Many stories these days are part of a series and we all know what is meant by a prequel and a sequel - and a standalone. With both of these, there is an explicit placing of the story in the series timeline. But what do we call a story that takes place entirely within the time frame of another story? Or one that is contemporaneous with another related story, even if the stories don't touch until later in the series?
My new novella Colette, currently being posted, is a case in point. It is contemporaneous with Mrs Henderson's Limp and is also a prequel to Through my Eyes. Again. The main character, French/English Colette is referred to in Through my Eyes. Again. and also in the upcoming sequel Through different Eyes. That upcoming novel (watch out for it in 2023) takes place almost entirely within the time frame of Through my Eyes. Again. telling the story of Col and Mutti Frida from when they disappeared from Will Johnstone's life in late April 1964.
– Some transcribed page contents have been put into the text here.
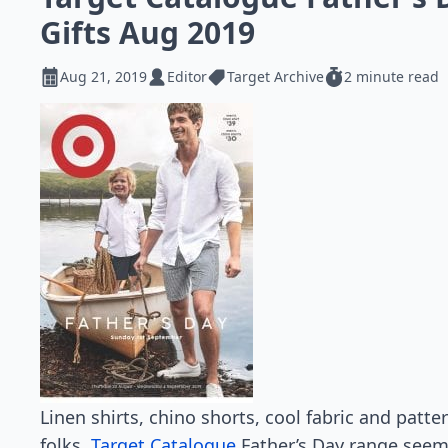
Gifts Aug 2019
Aug 21, 2019
Editor
Target Archive
2 minute read
Linen shirts, chino shorts, cool fabric and patt
folks.
Target Catalogue
Father’s Day range seems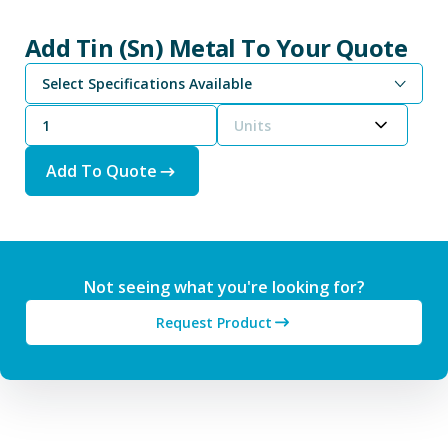
Add Tin (Sn) Metal To Your Quote
Select Specifications Available
Tin Powder is Available From -100 Mesh (<150 µm) to -325 Mesh (<45 µm)
Tin Nanopowder is Available From 500 nm to 60 - 80 nm
Units
Add To Quote
Not seeing what you're looking for?
Request Product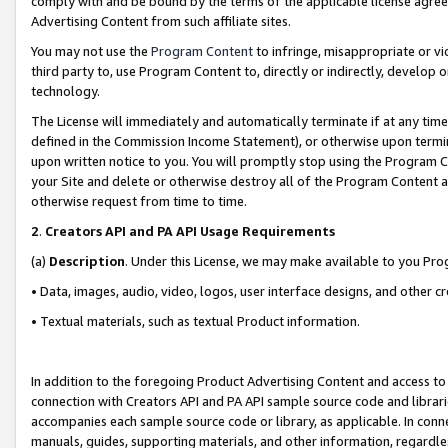
comply with and be bound by the terms of the applicable license agreem
Advertising Content from such affiliate sites.
You may not use the
Program Content
to infringe, misappropriate or vio
third party to, use Program Content to, directly or indirectly, develo
technology.
The License will immediately and automatically terminate if at any ti
defined in the Commission Income Statement), or otherwise upon termina
upon written notice to you. You will promptly stop using the Program 
your Site and delete or otherwise destroy all of the Program Content 
otherwise request from time to time.
2
.
Creators API and PA API Usage Requirements
(a)
Description
. Under this License, we may make available to you Pr
• Data, images, audio, video, logos, user interface designs, and other c
• Textual materials, such as textual Product information.
In addition to the foregoing Product Advertising Content and access to
connection with Creators API and PA API sample source code and librarie
accompanies each sample source code or library, as applicable. In conne
manuals, guides, supporting materials, and other information, regardless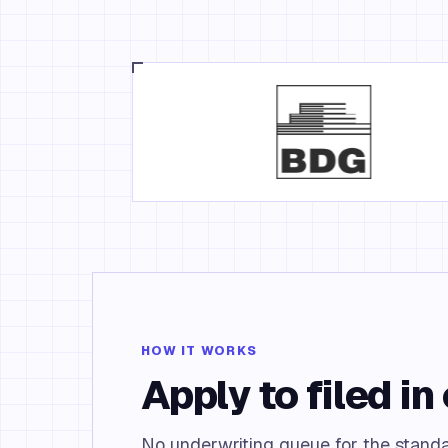
HOW IT WORKS
Apply to filed in 
No underwriting queue for the standa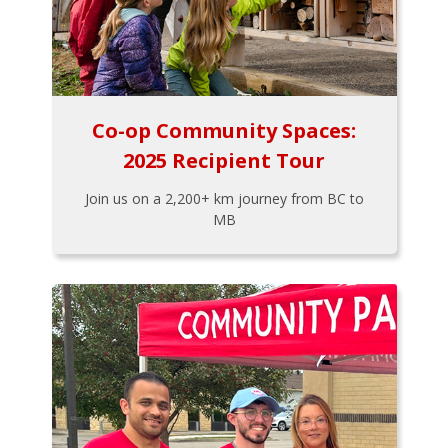
Co-op Community Spaces:
2025 Recipient Tour
Join us on a 2,200+ km journey from BC to
MB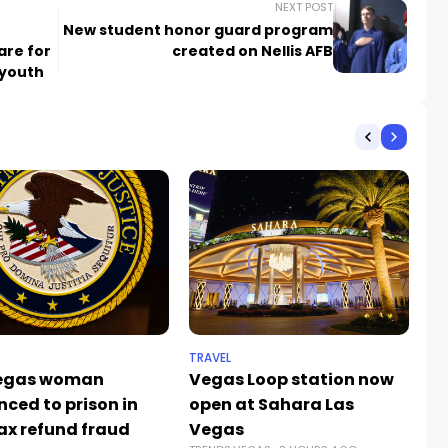
NEXT POST
New student honor guard program
are for
created on Nellis AFB
 youth
TRAVEL
SP
Vegas woman
Vegas Loop station now
Th
nced to prison in
open at Sahara Las
ta
ax refund fraud
Vegas
B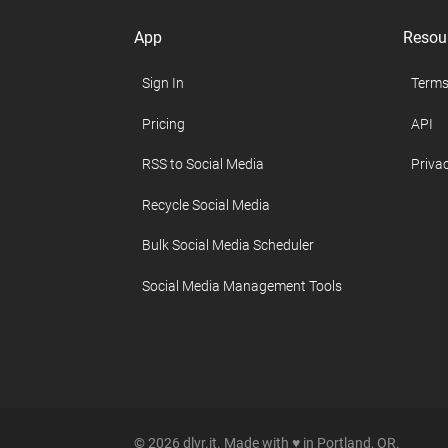
App
Resou
Sign In
Terms
Pricing
API
RSS to Social Media
Privac
Recycle Social Media
Bulk Social Media Scheduler
Social Media Management Tools
© 2026 dlvr.it. Made with ♥ in Portland, OR.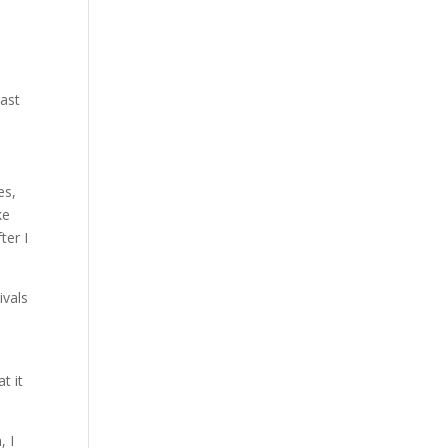
east
es,
ke
ter I
ivals
t it
, I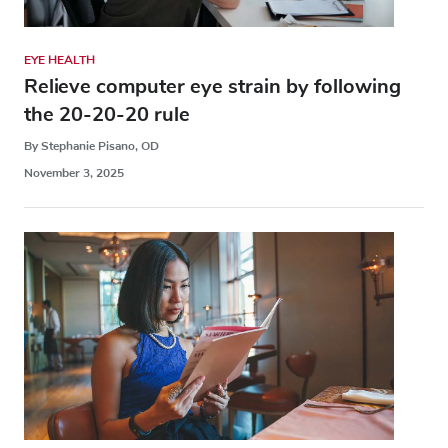
EYE HEALTH
Relieve computer eye strain by following
the 20-20-20 rule
By Stephanie Pisano, OD
November 3, 2025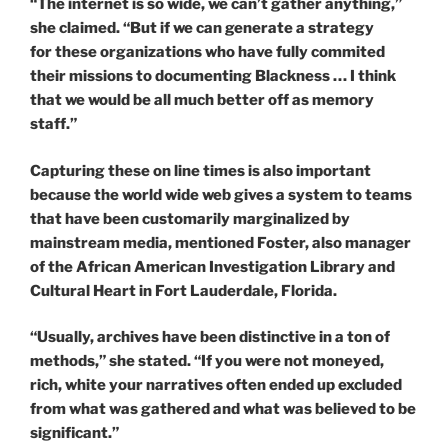
“The internet is so wide, we can’t gather anything,”
she claimed. “But if we can generate a strategy
for these organizations who have fully commited
their missions to documenting Blackness … I think
that we would be all much better off as memory
staff.”
Capturing these on line times is also important
because the world wide web gives a system to teams
that have been customarily marginalized by
mainstream media, mentioned Foster, also manager
of the African American Investigation Library and
Cultural Heart in Fort Lauderdale, Florida.
“Usually, archives have been distinctive in a ton of
methods,” she stated. “If you were not moneyed,
rich, white your narratives often ended up excluded
from what was gathered and what was believed to be
significant.”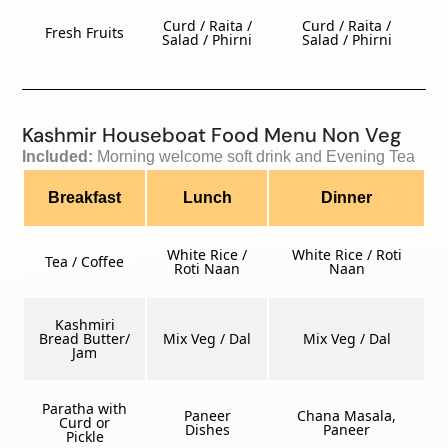
Curd / Raita /
Curd / Raita /
Fresh Fruits
Salad / Phirni
Salad / Phirni
Kashmir Houseboat Food Menu Non Veg
Included: 
Morning welcome soft drink and Evening Tea 
Breakfast
Lunch
Dinner
White Rice /
White Rice / Roti
Tea / Coffee
Roti Naan
Naan
Kashmiri
Bread Butter/
Mix Veg / Dal
Mix Veg / Dal
Jam
Paratha with
Paneer
Chana Masala,
Curd or
Dishes
Paneer
Pickle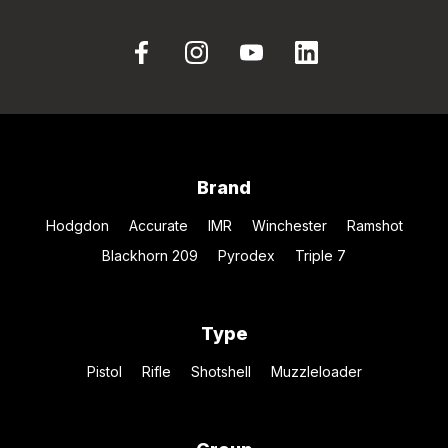
Brand
Hodgdon
Accurate
IMR
Winchester
Ramshot
Blackhorn 209
Pyrodex
Triple 7
Type
Pistol
Rifle
Shotshell
Muzzleloader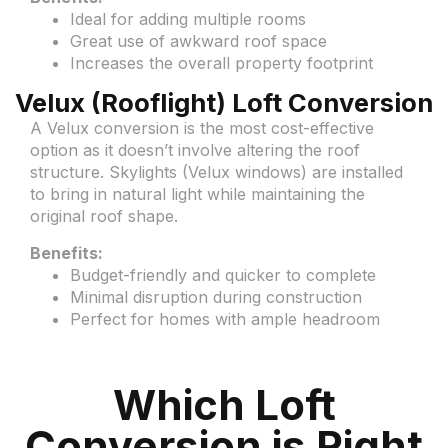
Ideal for adding multiple rooms
Great use of awkward roof space
Increases the overall property footprint
Velux (Rooflight) Loft Conversion
A Velux conversion is the most cost-effective
option as it doesn’t involve altering the roof
structure. Skylights (Velux windows) are installed
to bring in natural light while maintaining the
original roof shape.
Benefits:
Budget-friendly and quicker to complete
Minimal disruption during construction
Perfect for homes with ample headroom
Which Loft
Conversion is Right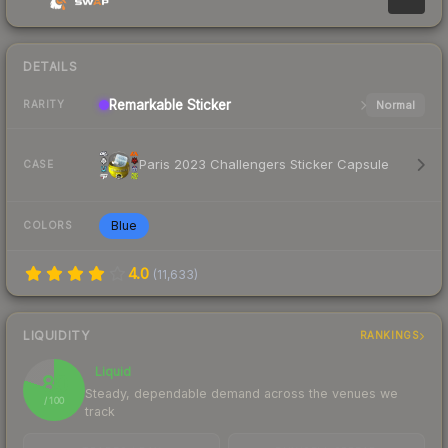
DETAILS
Remarkable
Sticker
Normal
RARITY
Paris 2023 Challengers Sticker Capsule
CASE
Blue
COLORS
4.0
(
11,633
)
LIQUIDITY
RANKINGS
Liquid
80
Steady, dependable demand across the venues we
/ 100
track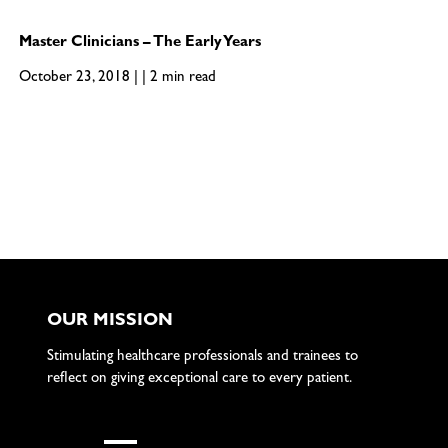
Master Clinicians – The Early Years
October 23, 2018 | | 2 min read
OUR MISSION
Stimulating healthcare professionals and trainees to
reflect on giving exceptional care to every patient.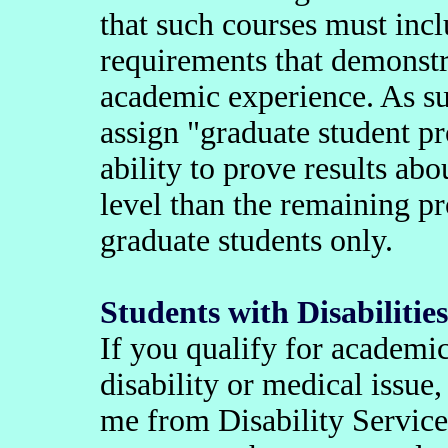
that such courses must incl
requirements that demonstra
academic experience. As su
assign "graduate student pr
ability to prove results ab
level than the remaining p
graduate students only.
Students with Disabilities
If you qualify for academ
disability or medical issue,
me from Disability Servic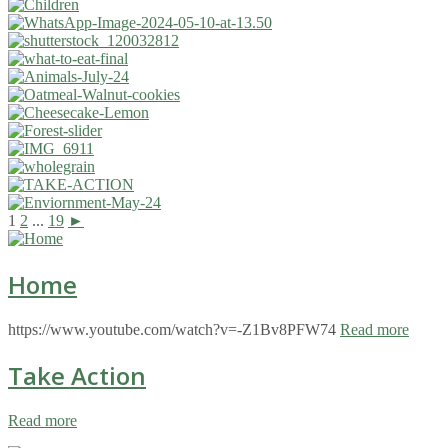
1
2
...
19
►
Home
https://www.youtube.com/watch?v=-Z1Bv8PFW74
Read more
Take Action
Read more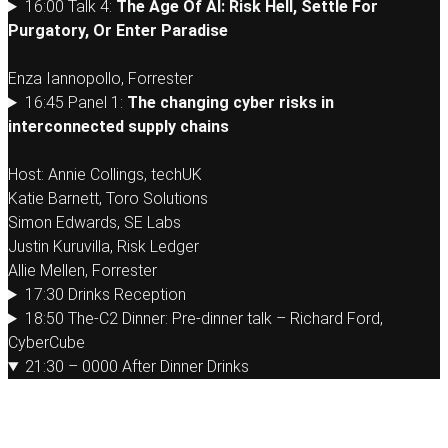
16:00 Talk 4:
The Age Of AI: Risk Hell, Settle For
Purgatory, Or Enter Paradise
Enza Iannopollo, Forrester
16:45 Panel 1:
The changing cyber risks in
interconnected supply chains
Host: Annie Collings, techUK
Katie Barnett, Toro Solutions
Simon Edwards, SE Labs
Justin Kuruvilla, Risk Ledger
Allie Mellen, Forrester
17:30 Drinks Reception
18:50 The-C2 Dinner: Pre-dinner talk – Richard Ford,
CyberCube
21:30 – 0000 After Dinner Drinks
Tuesday 14th April 2026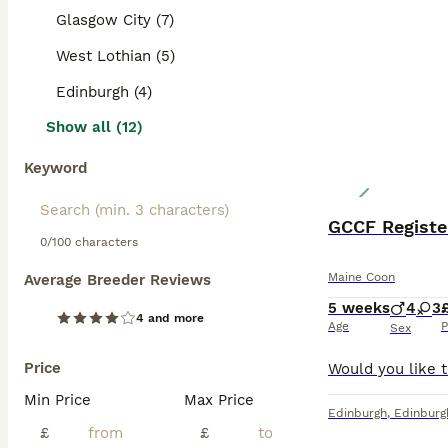
Glasgow City (7)
West Lothian (5)
Edinburgh (4)
Show all (12)
Keyword
0/100 characters
Maine Coon
Average Breeder Reviews
5 weeks
4
3
4 and more
Age
P
Sex
Price
Min Price
Max Price
Edinburgh
,
Edinburg
£
£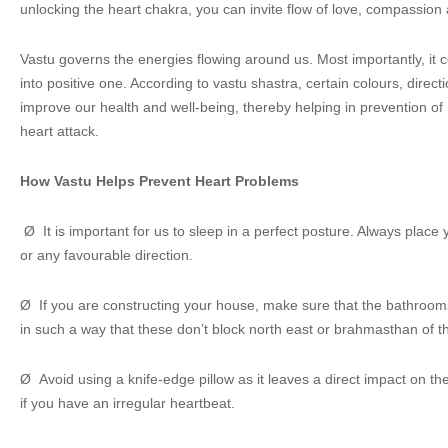
unlocking the heart chakra, you can invite flow of love, compassion a
Vastu governs the energies flowing around us. Most importantly, it 
into positive one. According to vastu shastra, certain colours, direc
improve our health and well-being, thereby helping in prevention o
heart attack.
How Vastu Helps Prevent Heart Problems
Ø It is important for us to sleep in a perfect posture. Always place
or any favourable direction.
Ø If you are constructing your house, make sure that the bathrooms
in such a way that these don’t block north east or brahmasthan of t
Ø Avoid using a knife-edge pillow as it leaves a direct impact on th
if you have an irregular heartbeat.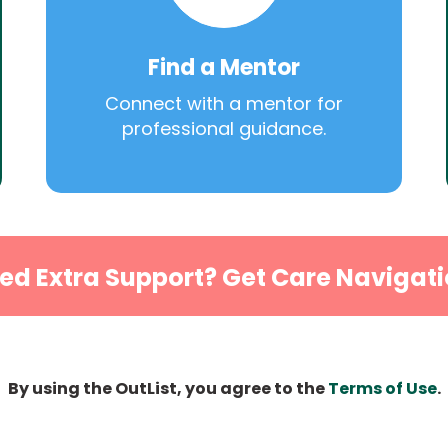
Find a Mentor
Connect with a mentor for
professional guidance.
ed Extra Support? Get Care Navigati
By using the OutList, you agree to the
Terms of Use
.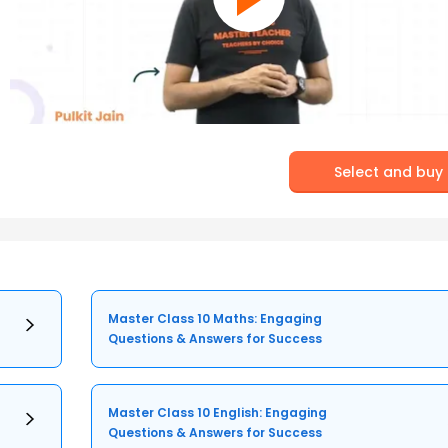
Select and buy
Master Class 10 Maths: Engaging
Questions & Answers for Success
Master Class 10 English: Engaging
Questions & Answers for Success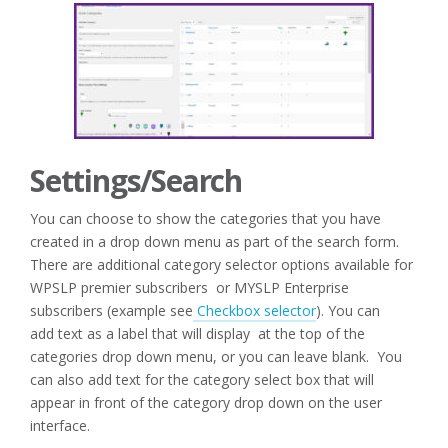
Settings/Search
You can choose to show the categories that you have
created in a drop down menu as part of the search form.
There are additional category selector options available for
WPSLP premier subscribers or MYSLP Enterprise
subscribers (example see
Checkbox selector
). You can
add text as a label that will display at the top of the
categories drop down menu, or you can leave blank. You
can also add text for the category select box that will
appear in front of the category drop down on the user
interface.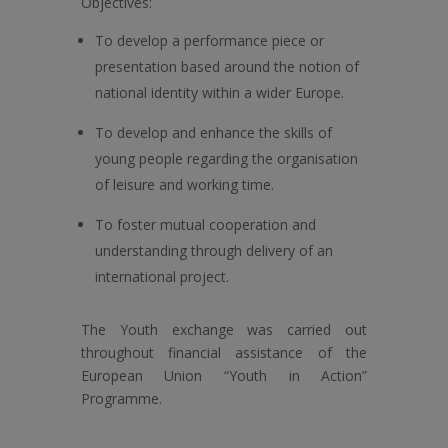
Objectives:
To develop a performance piece or
presentation based around the notion of
national identity within a wider Europe.
To develop and enhance the skills of
young people regarding the organisation
of leisure and working time.
To foster mutual cooperation and
understanding through delivery of an
international project.
The Youth exchange was carried out
throughout financial assistance of the
European Union “Youth in Action”
Programme.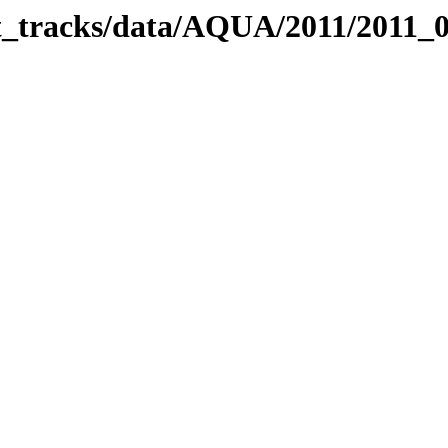
bit_tracks/data/AQUA/2011/2011_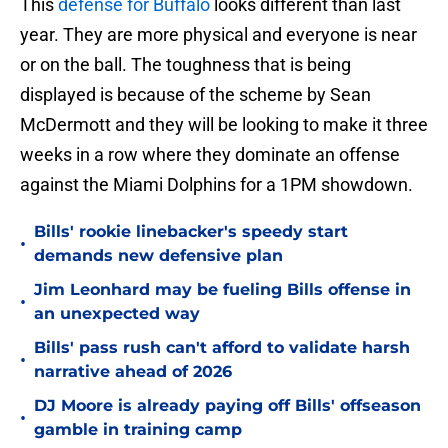
This
defense for Buffalo
looks different than last
year. They are more physical and everyone is near
or on the ball. The toughness that is being
displayed is because of the scheme by Sean
McDermott and they will be looking to make it three
weeks in a row where they dominate an offense
against the Miami Dolphins for a 1PM showdown.
Bills' rookie linebacker's speedy start
•
demands new defensive plan
Jim Leonhard may be fueling Bills offense in
•
an unexpected way
Bills' pass rush can't afford to validate harsh
•
narrative ahead of 2026
DJ Moore is already paying off Bills' offseason
•
gamble in training camp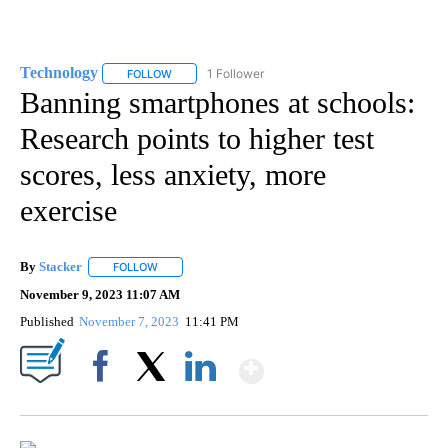
Technology
1 Follower
FOLLOW
FOLLOW "TECHNOLOGY" TO RECEIVE NOTIFICATIO
Banning smartphones at schools:
Research points to higher test
scores, less anxiety, more
exercise
By
Stacker
FOLLOW
FOLLOW "" TO RECEIVE NOTIFICATIONS ABOUT NEW PA
November 9, 2023 11:07 AM
Published
November 7, 2023
11:41 PM
Show More
Facebook
X
LinkedIn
Colette is thus a parallel story to Mrs Henderson's Limp and a prequel to Through my Eyes. Again. The four stories are all related - and the epilogues of Colette and Through different Eyes describe the same event - but through different eyes.
I suppose the four stories populate and define a "universe" in some way - but one that has diverged into an alternate timeline sometime after 1945. Perhaps the defining moment for that split is when Will Johnstone's consciousness is transported into his twelve-year-old body (October 1962).
But placing them in a universe has left unsolved the problem of how to describe them. In a way, these stories mirror life. We are all the central character in our own story but a subsidiary character in the story of those people entwined, however loosely, in our story.
In that sense, prequel and sequel seem to lose their relevance.